##### RECORDS FOR THE TASK #####

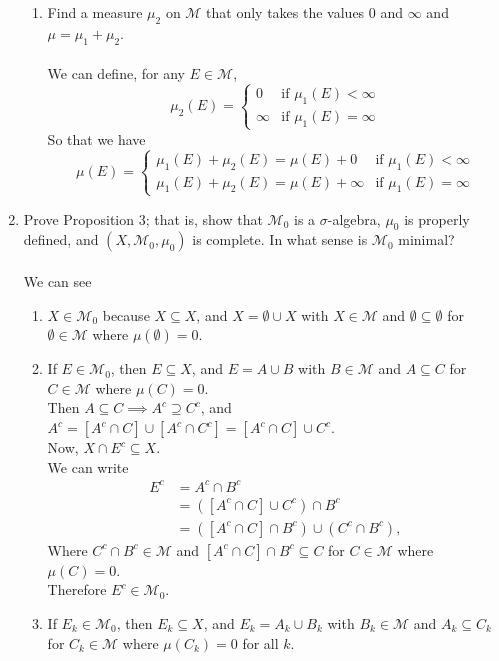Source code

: \begin{enumerate}
\begin{enumerate}[label=(\roman*),align=left]
		\item Find a measure $\mu_2$ on $\mathcal{M}$ that only takes the values $0$ and $\infty$ and $\mu=\mu_1+\mu_2$.\\
		\\We can define, for any $E\in\mathcal{M}$, 
		\[
			\mu_2(E)=
			\begin{cases}
				0&\text{if }\mu_1(E)<\infty\\
				\infty&\text{if }\mu_1(E)=\infty
			\end{cases}
		\]
		So that we have
		\[
			\mu(E)=
			\begin{cases}
				\mu_1(E)+\mu_2(E)=\mu(E)+0&\text{if }\mu_1(E)<\infty\\
				\mu_1(E)+\mu_2(E)=\mu(E)+\infty&\text{if }\mu_1(E)=\infty
			\end{cases}
		\]
	\end{enumerate}
	\item Prove Proposition 3; that is, show that $\mathcal{M}_0$ is a $\sigma$-algebra, $\mu_0$ is properly defined, and $(X,\mathcal{M}_0,\mu_0)$ is complete. In what sense is $\mathcal{M}_0$ minimal?\\
	\\We can see
	\begin{enumerate}[label=(\roman*),align=left]
		\item $X\in\mathcal{M}_0$ because $X\subseteq X$, and $X=\emptyset\cup X$ with $X\in\mathcal{M}$ and $\emptyset\subseteq\emptyset$ for $\emptyset\in\mathcal{M}$ where $\mu(\emptyset)=0$.
		\item If $E\in\mathcal{M}_0$, then $E\subseteq X$, and $E=A\cup B$ with $B\in\mathcal{M}$ and $A\subseteq C$ for $C\in\mathcal{M}$ where $\mu(C)=0$.\\
		Then $A\subseteq C\implies A^c\supseteq C^c$, and $A^c=[A^c\cap C]\cup[A^c\cap C^c]=[A^c\cap C]\cup C^c$.
		\\Now, $X\cap E^c\subseteq X$.
		\\We can write
		\begin{align*}
			E^c&=A^c\cap B^c\\
			&=([A^c\cap C]\cup C^c)\cap B^c\\
			&=([A^c\cap C]\cap B^c)\cup (C^c\cap B^c),
		\end{align*}
		Where $C^c\cap B^c\in\mathcal{M}$ and $[A^c\cap C]\cap B^c\subseteq C$ for $C\in\mathcal{M}$ where $\mu(C)=0$.
		\\Therefore $E^c\in\mathcal{M}_0$.
		\item If $E_k\in\mathcal{M}_0$, then $E_k\subseteq X$, and $E_k=A_k\cup B_k$ with $B_k\in\mathcal{M}$ and $A_k\subseteq C_k$ for $C_k\in\mathcal{M}$ where $\mu(C_k)=0$ for all $k$.\\

\end{enumerate}
\end{enumerate}
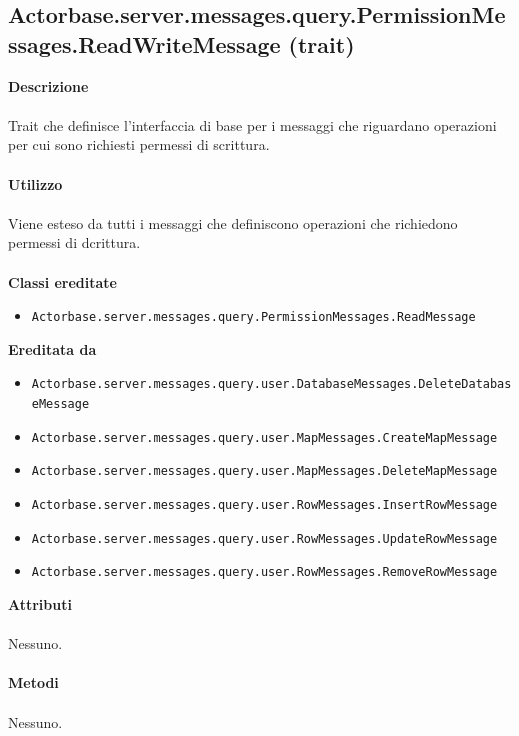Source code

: \documentclass[a4paper]{article}
\begin{document}
\subsection{Actorbase.server.messages.query.PermissionMessages.ReadWriteMessage (trait)}
		\textbf{Descrizione}
			\\ \\
			Trait che definisce l'interfaccia di base per i messaggi che riguardano operazioni per cui sono richiesti permessi di scrittura.
			\\ \\
		\textbf{Utilizzo}
			\\ \\
			Viene esteso da tutti i messaggi che definiscono operazioni che richiedono permessi di dcrittura.
			\\ \\
		\textbf{Classi ereditate}
			\begin{itemize}
				\item \texttt{Actorbase.server.messages.query.PermissionMessages.ReadMessage}
			\end{itemize}
		\textbf{Ereditata da}
			\begin{itemize}
				\item \texttt{Actorbase.server.messages.query.user.DatabaseMessages.DeleteDatabaseMessage}
				\item \texttt{Actorbase.server.messages.query.user.MapMessages.CreateMapMessage}
				\item \texttt{Actorbase.server.messages.query.user.MapMessages.DeleteMapMessage}
				\item \texttt{Actorbase.server.messages.query.user.RowMessages.InsertRowMessage}
				\item \texttt{Actorbase.server.messages.query.user.RowMessages.UpdateRowMessage}
				\item \texttt{Actorbase.server.messages.query.user.RowMessages.RemoveRowMessage}
			\end{itemize}
		\textbf{Attributi}
			\\ \\
			Nessuno.
			\\ \\
		\textbf{Metodi}
			\\ \\
			Nessuno.

			
\end{document}
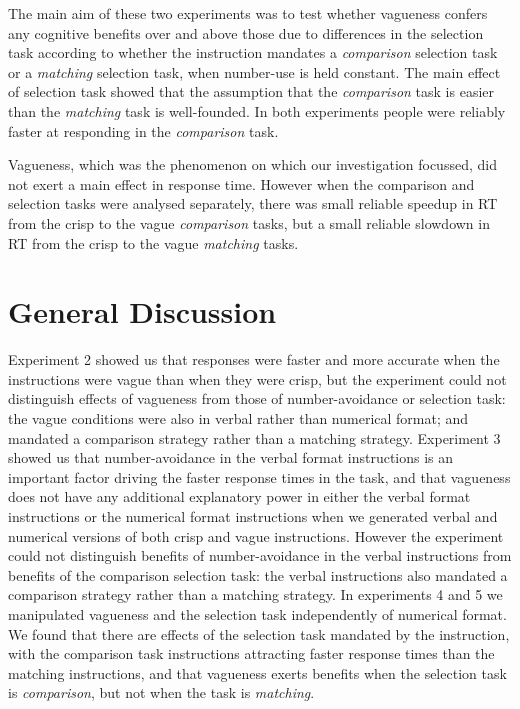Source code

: \documentclass[doc,apacite]{apa6}
\begin{document}
The main aim of these two experiments was to test whether vagueness confers any cognitive benefits over and above those due to differences in the selection task according to whether the instruction mandates a \emph{comparison} selection task or a \emph{matching} selection task, when number-use is held constant.  The main effect of selection task showed that the assumption that the \emph{comparison} task is easier than the \emph{matching} task is well-founded. In both experiments people were reliably faster at responding in the \emph{comparison} task. 

Vagueness, which was the phenomenon  on which our investigation focussed, did not exert a main effect in response time. However when the comparison and selection tasks were analysed separately, there was small reliable speedup in RT from the crisp to the vague \emph{comparison} tasks, but a small reliable slowdown in RT from the crisp to the vague \emph{matching} tasks. 

\section{General Discussion}

Experiment 2 showed us that responses were faster and more accurate when the instructions were vague than when they were crisp, but the experiment could not distinguish effects of vagueness from those of number-avoidance or selection task: the vague conditions were also in verbal rather than numerical format; and mandated a comparison strategy rather than a matching strategy.  Experiment 3 showed us that number-avoidance in the verbal format instructions is an important factor driving the faster response times in the task, and that vagueness does not have any additional explanatory power in either the verbal format instructions or the numerical format instructions when we generated verbal and numerical versions of both crisp and vague instructions. However the experiment could not distinguish benefits of number-avoidance in the verbal instructions from benefits of the comparison selection task: the verbal instructions also mandated a comparison strategy rather than a matching strategy. In experiments 4 and 5 we manipulated vagueness and the selection task independently of numerical format. We found that there are effects of the selection task mandated by the instruction, with the comparison task instructions attracting faster response times than the matching instructions, and that vagueness exerts benefits when the selection task is \emph{comparison}, but not when the task is \emph{matching}.
\end{document}
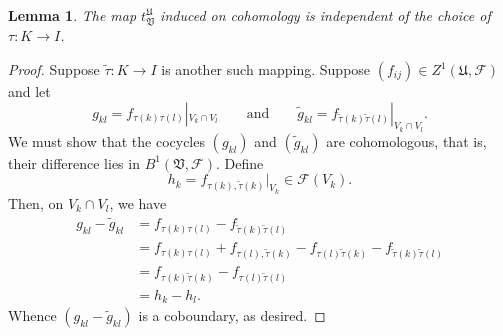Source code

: \documentclass[10pt]{article}
\theoremstyle{thmstyle}
\newtheorem{lemma}[theorem]{Lemma}
\theoremstyle{defstyle}
\newcommand{\frakU}{\mathfrak{U}}
\newcommand{\frakV}{\mathfrak{V}}
\newcommand{\scrF}{\mathscr{F}}
\newcommand{\wt}[1]{\widetilde{#1}}
\begin{document}
\begin{lemma}
    The map $t^{\frakU}_{\frakV}$ induced on cohomology is independent of the choice of $\tau: K\to I$.
\end{lemma}
\begin{proof}
    Suppose $\wt\tau: K\to I$ is another such mapping. Suppose $(f_{ij})\in Z^1(\frakU,\scrF)$ and let 
    \begin{equation*}
        g_{kl} = f_{\tau(k)\tau(l)}|_{V_k\cap V_l}\qquad\text{and}\qquad\wt g_{kl} = f_{\wt\tau(k)\wt\tau(l)}|_{V_k\cap V_l}.
    \end{equation*}
    We must show that the cocycles $(g_{kl})$ and $(\wt g_{kl})$ are cohomologous, that is, their difference lies in $B^1(\frakV,\scrF)$. Define
    \begin{equation*}
        h_k = f_{\tau(k),\wt\tau(k)}|_{V_k}\in\scrF(V_k).
    \end{equation*}
    Then, on $V_k\cap V_l$, we have 
    \begin{align*}
        g_{kl} - \wt g_{kl} &= f_{\tau(k)\tau(l)} - f_{\wt\tau(k)\wt\tau(l)}\\
        &= f_{\tau(k)\tau(l)} + f_{\tau(l),\wt\tau(k)} - f_{\tau(l)\wt\tau(k)} - f_{\wt\tau(k)\wt\tau(l)}\\
        &= f_{\tau(k)\wt\tau(k)} - f_{\tau(l)\wt\tau(l)}\\
        &= h_k - h_l.
    \end{align*}
    Whence $(g_{kl} - \wt g_{kl})$ is a coboundary, as desired.
\end{proof}
\end{document}
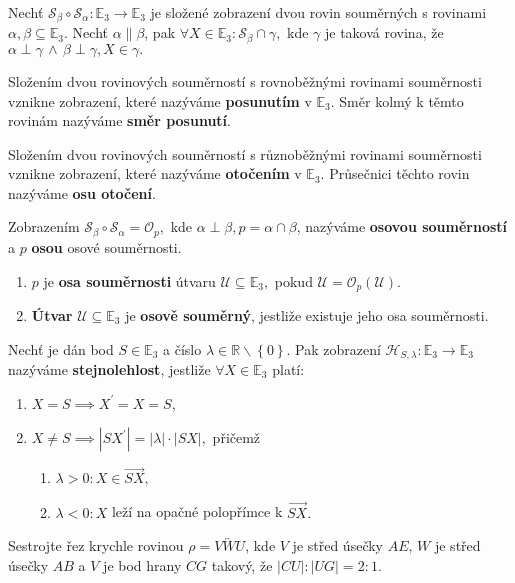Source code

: \begin{veta}
    Nechť $\mathscr S_\beta \circ \mathscr S_\alpha: \mathbb E_3 \to \mathbb E_3$ je
    složené zobrazení dvou rovin souměrných s rovinami $\alpha, \beta\subseteq \mathbb
    E_3$. Nechť $\alpha \parallel \beta$, pak $\forall X\in \mathbb E_3: \mathscr
    S_\beta \cap \gamma,$ kde $\gamma$ je taková rovina, že $\alpha \perp \gamma \, \land\,
    \beta \perp \gamma, X \in \gamma.$
\end{veta}

\begin{definition}
    Složením dvou rovinových souměrností s rovnoběžnými rovinami souměrnosti vznikne
    zobrazení, které nazýváme \textbf{posunutím} v $\mathbb E_3.$ Směr kolmý k těmto
    rovinám nazýváme \textbf{směr posunutí}.
\end{definition}

\begin{definition}
    Složením dvou rovinových souměrností s různoběžnými rovinami souměrnosti vznikne
    zobrazení, které nazýváme \textbf{otočením} v $\mathbb E_3.$ Průsečnici těchto
    rovin nazýváme \textbf{osu otočení}.
\end{definition}

\begin{definition}
    Zobrazením $\mathscr S_\beta \circ \mathscr S_\alpha = \mathscr O_p,$ kde
    $\alpha \perp \beta, p=\alpha \cap \beta$, nazýváme \textbf{osovou souměrností}
    a $p$ \textbf{osou} osové souměrnosti.
\end{definition}

\begin{definition}
\begin{enumerate}[$i.$]
\item $p$ je \textbf{osa souměrnosti} útvaru $\mathscr U\subseteq \mathbb E_3,$
pokud $\mathscr U = \mathscr O_p(\mathscr U).$
\item \textbf{Útvar} $\mathscr U \subseteq \mathbb E_3$ je \textbf{osově souměrný},
jestliže existuje jeho osa souměrnosti.
\end{enumerate}
\end{definition}

\begin{definition}
    Nechť je dán bod $S\in \mathbb E_3$ a číslo $\lambda \in \mathbb R \smallsetminus \left \{ 0
    \right \}. $ Pak zobrazení $\mathscr H_{S,\lambda}: \mathbb E_3 \to \mathbb E_3$
   nazýváme \textbf{stejnolehlost}, jestliže $\forall X \in \mathbb E_3$ platí:
   \begin{enumerate}[$i.$]
   \item $X=S\implies X^\prime =X=S$,
  	\item $X\ne S\implies |SX^\prime| = |\lambda|\cdot |SX|,$ přičemž
   \begin{enumerate}[$a.$]
   \item $\lambda > 0: X\in \overrightarrow{SX},$
  	\item $\lambda < 0: X$ leží na opačné polopřímce k $\overrightarrow{SX}.$
   \end{enumerate}
   \end{enumerate}
\end{definition}

\begin{priklad}
Sestrojte řez krychle rovinou $\rho=\overleftrightarrow{VWU}$, kde $V$ je střed
úsečky $AE$, $W$ je střed úsečky $AB$ a $V$ je bod hrany $CG$ takový, že $|CU|:|UG|=2:1$.
\end{priklad}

#####

> [WHAT THIS TASK INVOLVES] Give the tally of lines in the listing above that contain the string "jestliže", with nothing besides it.

> [YOUR RESPONSE] 2